Sumerki zhenskoi dushi

(Twilight of a Woman's Soul, Russia - 1913)

by Mike Lorefice

Cast: Vera Chernova, A. Ugrjumov, V. Demert, V. Brianski
Genre: Drama
Director: Yevgeni Bauer
Screenplay: V. Demert
Cinematography: Nikolai Kozlovsky
Composer: -
Runtime: 48 minutes

In an effort to pretend Soviet cinema began with Vladimir Lenin, the couple thousand films made under Tsar Nicholas II were vaulted. In order to be considered a pioneer, people have to actually have access to your work, which excluded the innovative and brilliant career of Yevgeni Bauer out of the cinematic history books. Far funnier than the Reds denying their country who knows how much credit is that Bauer was reportedly sympathetic to the communist cause. And even if he wasn’t, since he died prematurely they certainly could have claimed him.

About a quarter century before the widely praised use of deep focus in William Wyler’s films, Bauer was not only utilizing the technique in his films, but even doing so to better effect. Bauer’s background as an artistic photographer and production designer led him to juxtapose decor laden dark foreground and alternately well lit background. His careful placement of objects added dimensionality, while under exposing the foreground called our attention to the existence of the further more illuminated areas our eye naturally tends to ignore. By moving the actors through the sets rather than keeping them largely stationary, cutting, or moving the camera with them (extremely difficult at the time), the actors walking through the lights and past the props gives the film a seeming three dimensional depth. But the shadows and precisely cast lights did a lot more than simply eliminating the flatness of the screen, they spoke of the characters mood and mental state. This allows the acting to be restrained. As Bauer almost never comes closer than a mid shot, the actors are never enticed to mug and thus must do much of their work through poses.

Twilight is about the plight of a wealthy girl Vera (Vera Chernova) who is shunned by high society, though the feeling is mutual as she knows nothing fruitful comes from aristocratic charades. Hoping to give her life some purpose, she decides to help the poor. I found it quite lame that the first person the naive woman helps gives her a rude introduction to life outside the protection of money, raping her. It’s less than a 50 minute film, and exploring the effects the rape and her subsequent killing of the sleeping man have on her life as well as others is the purpose. Prince Dolskij (A. Agrujumov) is told the shocking truth after their marriage, but in typical Bauer fashion, displeased with the man (he’s horrified) the heroine leaves him and becomes successful in show business. The result is the weak man once again suffers for mistreating the stronger modern woman.

Perhaps Bauer’s first surviving film pales in comparison to some of his films from a few years later (due to an unfortunate accident his career only lasted from 1913-1917), but it’s hard to not be amazed by the technique.

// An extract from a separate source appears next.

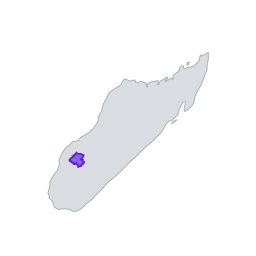 location of Ankazoabo, Atsimo-Andrefana, Madagascar, rotated 32°
{"feature_id": "10022922B67140219559440", "entity_name": "Ankazoabo", "entity_type": "district", "adm_level": 2, "iso_a3": "MDG", "parent_name": "Madagascar", "parent_adm1": "Atsimo-Andrefana", "projection": "equal_earth", "projection_center": [44.688, -22.132], "detail": "fine", "context": "in_parent", "style": "filled", "palette": "violet", "viewbox_px": 256, "rotation_deg": 32, "n_neighbors": 0, "source": "geoboundaries", "source_scale": "gbopen_adm2", "svg_char_len": 6109}
<svg xmlns="http://www.w3.org/2000/svg" viewBox="0 0 256 256"><g transform="rotate(32 128 128)"><path d="M159.8,27.5L160.3,29.1L160.9,30.7L162.9,34.6L163.7,36.1L164.5,37.7L164.8,40.9L166.0,45.8L167.1,53.2L167.4,60.8L167.8,64.2L168.7,67.5L170.2,70.9L170.6,74.6L169.6,78.5L168.3,82.2L167.9,82.8L167.3,83.8L167.0,83.7L165.9,82.8L165.1,81.3L164.0,77.6L163.6,75.8L163.2,75.5L161.9,75.7L160.9,76.8L160.7,77.5L160.9,79.6L161.3,81.4L161.4,83.3L161.4,85.6L161.7,86.3L162.3,86.9L162.8,88.5L162.8,92.1L162.5,94.0L161.6,95.6L161.6,96.5L161.9,97.4L161.6,97.9L160.4,98.6L159.9,99.2L159.2,100.8L158.1,104.1L158.0,105.8L158.6,110.9L158.4,114.5L156.9,121.4L156.1,124.7L155.0,128.6L153.3,133.8L151.6,140.2L150.1,146.9L149.0,150.9L147.8,154.8L146.1,161.7L144.7,168.8L142.6,176.5L139.7,185.1L139.4,186.2L138.8,190.6L138.1,194.4L137.3,198.1L135.7,204.3L135.5,206.2L135.2,208.0L133.6,211.9L133.0,213.4L132.5,214.9L132.2,216.8L131.8,218.7L130.7,222.1L129.0,225.1L127.9,226.2L125.5,227.7L124.2,228.0L121.5,228.1L118.9,229.0L116.2,230.7L113.5,232.6L112.5,233.6L111.4,234.1L108.0,234.2L106.9,233.8L103.4,230.6L102.1,230.0L99.5,229.6L98.8,229.3L98.1,228.9L97.0,227.2L95.0,225.8L94.5,225.4L94.2,224.4L94.0,223.3L93.4,222.1L93.0,219.9L92.4,218.3L90.5,215.5L90.3,214.6L90.1,211.7L90.2,209.7L90.0,206.0L90.2,204.3L90.8,202.7L90.6,201.0L89.9,199.2L89.6,197.4L89.1,195.7L87.1,192.7L86.6,191.2L86.3,189.7L85.5,184.9L85.4,183.2L85.5,179.7L85.8,177.9L86.2,176.6L86.4,175.7L86.7,174.8L87.1,174.2L87.5,173.4L88.2,168.9L89.1,167.9L90.5,167.3L91.7,166.1L92.3,164.5L92.9,161.2L94.7,157.9L95.3,156.2L96.8,153.6L98.0,149.9L98.4,148.2L98.7,146.4L99.0,142.5L99.3,140.6L99.2,138.6L98.5,136.7L96.7,133.1L96.7,132.4L96.8,129.7L96.7,127.8L96.0,125.9L95.2,124.1L94.4,120.7L94.0,115.1L94.1,113.0L93.8,111.2L93.2,109.5L93.7,106.5L98.9,95.6L99.0,94.3L98.8,90.9L98.9,89.0L99.1,88.3L99.5,87.9L100.4,87.7L104.6,87.2L105.2,86.8L106.2,85.9L107.7,84.1L108.3,83.6L108.9,83.8L109.3,84.6L109.7,85.0L111.4,84.2L112.1,84.2L112.8,84.3L113.1,83.6L113.3,82.6L113.5,81.9L114.0,81.5L116.2,81.2L117.6,80.9L119.4,80.3L119.8,80.4L121.2,82.9L121.7,83.1L122.2,83.2L122.7,82.8L121.6,81.4L121.4,80.7L121.4,79.9L122.1,78.1L123.2,76.7L125.5,74.6L128.0,72.2L128.7,72.0L129.3,72.4L129.8,75.2L129.7,75.7L130.1,75.8L130.6,75.4L131.0,74.3L131.0,73.3L130.7,72.4L130.5,71.6L130.5,70.9L131.7,69.2L132.7,67.6L133.2,65.7L133.6,64.8L134.6,63.8L134.9,63.9L135.2,64.7L135.3,65.6L135.0,66.5L134.6,67.3L134.5,68.4L135.1,68.6L135.6,68.4L136.4,66.3L137.4,64.4L137.9,63.4L138.6,62.7L139.7,62.8L140.9,63.3L139.1,61.2L138.6,58.4L140.8,53.6L140.8,52.6L141.1,52.3L141.3,51.9L140.2,50.3L140.0,49.5L140.1,48.2L140.7,47.1L141.2,46.4L141.8,46.1L142.4,46.5L143.6,47.9L144.4,48.1L145.4,46.8L146.2,45.2L147.4,44.1L148.8,43.4L150.9,40.8L152.3,35.5L152.4,34.0L152.1,32.1L151.6,30.3L150.8,28.1L151.0,27.6L152.2,27.9L152.6,27.6L153.8,25.6L155.9,21.8L156.5,21.8L157.1,22.5L157.3,23.6L157.7,24.3L159.1,26.1L159.8,27.5ZM145.5,42.4L145.5,43.0L143.9,42.7L143.7,40.7L144.4,40.7L144.6,39.8L145.1,39.7L145.6,41.5L145.5,42.4ZM163.9,98.7L162.6,101.7L163.0,99.2L164.5,95.7L165.0,95.5L163.9,98.7Z" fill="#d9dde1" stroke="#a8b0b8" stroke-width="1"/><path d="M108.7,179.9L108.4,179.9L108.2,180.0L108.2,180.3L108.1,180.5L107.9,180.5L107.7,180.5L107.5,180.4L107.5,180.2L107.4,180.1L107.2,179.8L106.9,179.7L106.6,179.5L106.7,179.3L106.7,179.1L106.7,178.9L106.1,179.2L106.1,179.3L105.9,179.5L105.6,179.7L105.2,179.6L105.0,179.4L104.9,179.5L104.7,179.6L104.5,179.4L104.7,179.2L104.8,179.1L104.8,178.9L104.8,178.7L104.9,178.4L105.0,178.3L105.0,178.1L105.0,177.9L105.2,177.7L105.1,177.4L105.2,177.2L105.1,176.9L105.2,176.7L105.1,176.3L105.1,176.2L105.0,175.9L105.0,175.7L104.9,175.5L104.8,175.4L104.9,175.2L104.9,174.9L105.0,174.8L105.0,174.6L104.9,174.5L104.9,174.4L104.7,174.4L104.5,174.5L104.3,174.6L104.2,174.7L103.8,174.7L103.7,174.8L103.6,174.7L103.5,174.8L103.4,174.9L103.1,174.8L103.0,174.7L102.7,174.9L102.2,174.9L102.1,175.0L101.6,174.9L101.2,175.0L100.9,175.3L100.8,175.5L100.6,175.8L100.3,175.7L100.1,175.7L100.0,175.8L99.5,176.1L99.3,176.2L99.2,176.2L99.0,176.4L98.9,176.4L98.6,176.5L98.4,176.5L98.3,176.4L98.2,176.4L97.8,176.7L97.7,176.7L97.6,176.4L97.4,176.1L97.2,176.1L97.2,176.3L97.1,176.6L97.1,176.8L97.1,177.0L97.1,177.4L97.1,177.5L97.3,177.7L97.3,177.9L97.5,178.0L97.5,178.4L97.4,178.5L97.2,178.7L97.1,178.8L96.8,178.8L96.7,178.9L96.7,179.0L96.9,179.2L96.8,179.4L96.8,179.5L96.9,179.8L96.8,180.0L96.7,180.2L96.8,180.3L96.7,180.3L96.8,180.4L96.7,180.7L96.7,180.9L96.4,181.1L96.5,181.1L96.5,181.4L96.5,181.5L96.4,181.5L96.3,181.8L96.3,182.3L96.3,182.5L96.2,182.7L96.1,182.9L96.1,183.1L96.0,183.3L95.9,183.7L95.8,183.8L95.7,184.0L95.4,184.0L95.3,184.4L95.4,184.5L95.4,184.8L95.5,185.0L95.2,185.4L95.2,185.5L95.1,185.9L95.2,186.0L95.3,186.1L95.6,186.4L95.6,186.7L95.6,186.8L95.8,187.0L96.1,187.0L96.3,186.9L96.5,186.5L96.7,186.4L96.8,186.3L97.0,186.4L97.4,186.4L97.5,186.4L97.6,186.5L97.7,186.8L97.8,187.0L98.0,187.2L98.3,187.2L98.6,187.1L98.8,187.0L99.0,186.9L99.3,186.7L99.3,186.4L99.5,186.3L99.8,186.5L100.0,186.7L100.0,186.8L100.2,187.0L100.3,187.0L100.5,187.2L100.8,187.0L100.8,186.9L101.0,186.8L101.0,186.7L101.3,186.4L101.4,186.5L101.6,187.2L101.6,187.3L101.9,187.2L101.9,186.7L102.0,186.7L102.2,186.4L102.3,186.3L102.3,186.2L102.4,185.8L102.5,185.8L102.5,185.6L102.6,185.4L102.7,185.5L102.8,185.5L103.0,185.6L103.2,185.8L103.4,186.0L103.6,186.1L103.8,185.9L103.9,186.0L104.0,186.0L104.4,186.1L104.5,186.1L104.7,185.9L104.8,185.8L105.0,185.8L105.2,186.0L105.4,186.0L105.9,186.4L106.0,186.5L106.2,186.9L106.2,187.0L106.1,187.3L106.3,187.3L106.5,187.6L106.7,187.4L106.7,187.0L106.8,186.9L107.0,186.6L107.3,186.4L107.5,186.3L107.5,186.2L107.6,185.8L107.6,185.7L107.8,185.5L107.9,185.4L107.9,185.2L107.9,184.9L108.0,184.9L107.9,184.8L108.0,184.7L108.3,184.5L108.4,184.4L108.4,184.2L108.2,183.7L108.3,183.7L108.3,183.3L108.3,183.2L108.4,182.9L108.5,183.0L108.5,182.9L108.4,182.8L108.5,182.7L108.8,182.6L108.9,182.4L109.0,182.3L109.0,182.0L109.0,181.9L108.8,181.7L109.1,181.4L109.2,181.1L109.0,180.9L108.9,180.7L108.9,180.3L108.9,180.2L108.7,180.0L108.7,179.9Z" fill="#8b5cf6" stroke="#5b21b6" stroke-width="1.5"/></g></svg>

In addition to the deep focus photography there’s a brief tracking shot and even an early dream sequence - the idea so fresh it’s actually labeled “a dream” - utilizing superimposition and shot through a veil. It’s easy to see After Death is quite a step forward since it follows Twilight on the Milestone DVD, but Twilight is technically and thematically far more advanced than almost anything from its era. Perhaps more importantly, it’s compulsively watchable. Even at the end of the silent era drama tends to be hard to watch unless delivered by a real master, but Bauer predates most of the directors that are remembered today. Cecile B. DeMille’s corny hokem is impossible for me to sit through without forcing myself, and even if they have more artistic merit the over the top lavishness and extravagance of Bauer’s peers Giovanni Pastrone and D.W. Griffith have me balking almost as often.

I appreciate Bauer because he shows everything, usually rather than stating it. Sometimes he practically refuses to do either, but I’d always rather be unsure of details like whether Vera was deflowered for several minutes, hell even forever, than have everything confirmed and reconfirmed for those who were dozing the first three times.